Diabetes-device makers have finally broken free from the confines of what analysts call “GLP-1 jail.” For months, these companies have faced significant stock-market backlash due to concerns that the rising popularity of obesity drugs would negatively impact their products.
However, investors were pleasantly surprised when DexCom Inc. (DXCM), Tandem Diabetes Care Inc. (TNDM), and Insulet Corp. (PODD) experienced substantial gains in premarket trading on Friday. This surge followed DexCom’s impressive third-quarter profits, which far exceeded analysts’ expectations. In addition, DexCom raised its full-year revenue forecast, adding fuel to the fire of these companies’ success.
Unfortunately, DexCom and Insulet had a challenging third quarter as healthcare stocks. Investors were worried that the widespread use of GLP-1 drugs, such as Novo Nordisk’s Ozempic and Wegovy, would diminish the demand for diabetes devices like insulin pumps and continuous glucose monitors.
The tide seems to be turning for these diabetes-device makers, as they rise above the hurdles that held them back.
DexCom Sees Rise in Continuous Glucose Monitoring
GLP-1 drugs driving growth
DexCom, a leading provider of continuous glucose monitoring systems, has reported a significant increase in prescriptions following the use of GLP-1 drugs. This trend has been observed specifically among the latest generation of these medications. According to DexCom’s president and CEO, Kevin Sayer, the data from the past 12 months through August clearly demonstrate that CGM usage grows at a faster rate among GLP-1 users compared to those not on therapy.
Positive Outlook for DexCom Stock
GLP-1 recovery anticipated earlier than expected
Leerink Partners analysts have analyzed DexCom’s latest earnings report and anticipate a potential early recovery in the GLP-1 market segment. They believe that these results set an optimistic tone for pure-play diabetes stocks in the current quarter. As a result, the analysts have raised their price target for DexCom shares from $110 to $125.
Share Buyback Program Signals Confidence
Investment opportunity for shareholders
In addition to promising financial results, DexCom has also announced a $500 million share buyback program.
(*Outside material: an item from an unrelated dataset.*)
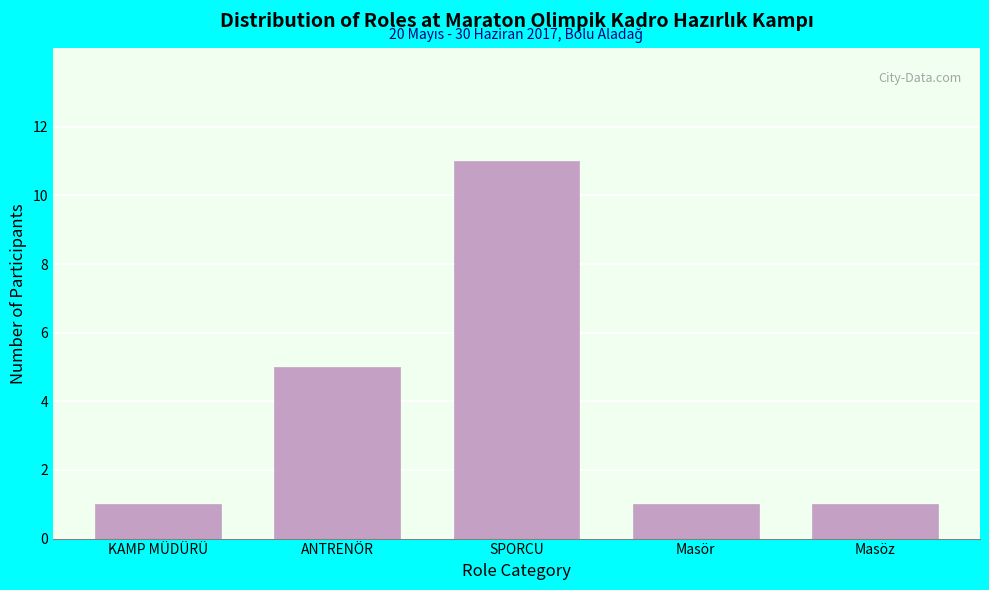

Reading left to right, list all the values displayed in this chart.

1	5	11	1	1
This move reinforces the company’s commitment and shows that they are willing to invest in their own success. The Leerink analysts view this initiative as a positive catalyst for investors, providing them with a reason to consider re-entering the market with confidence.
Time to Exhale for DexCom: Quarterly Results Strong
The latest quarterly results for DexCom have received positive reviews from Stifel analysts. They emphasized that the company has achieved multiple record-breaking quarters in terms of new patient starts.
DexCom Shares in Decline, While Competitors Struggle Even More
While DexCom continues to impress with its consistent growth, its shares have experienced a decline of 28% year to date. In comparison, competitors Insulet and Tandem have faced even greater challenges, with their stocks down by 54% and 60% respectively. It is worth noting that the S&P 500 SPX has performed well, gaining 7.8% this year.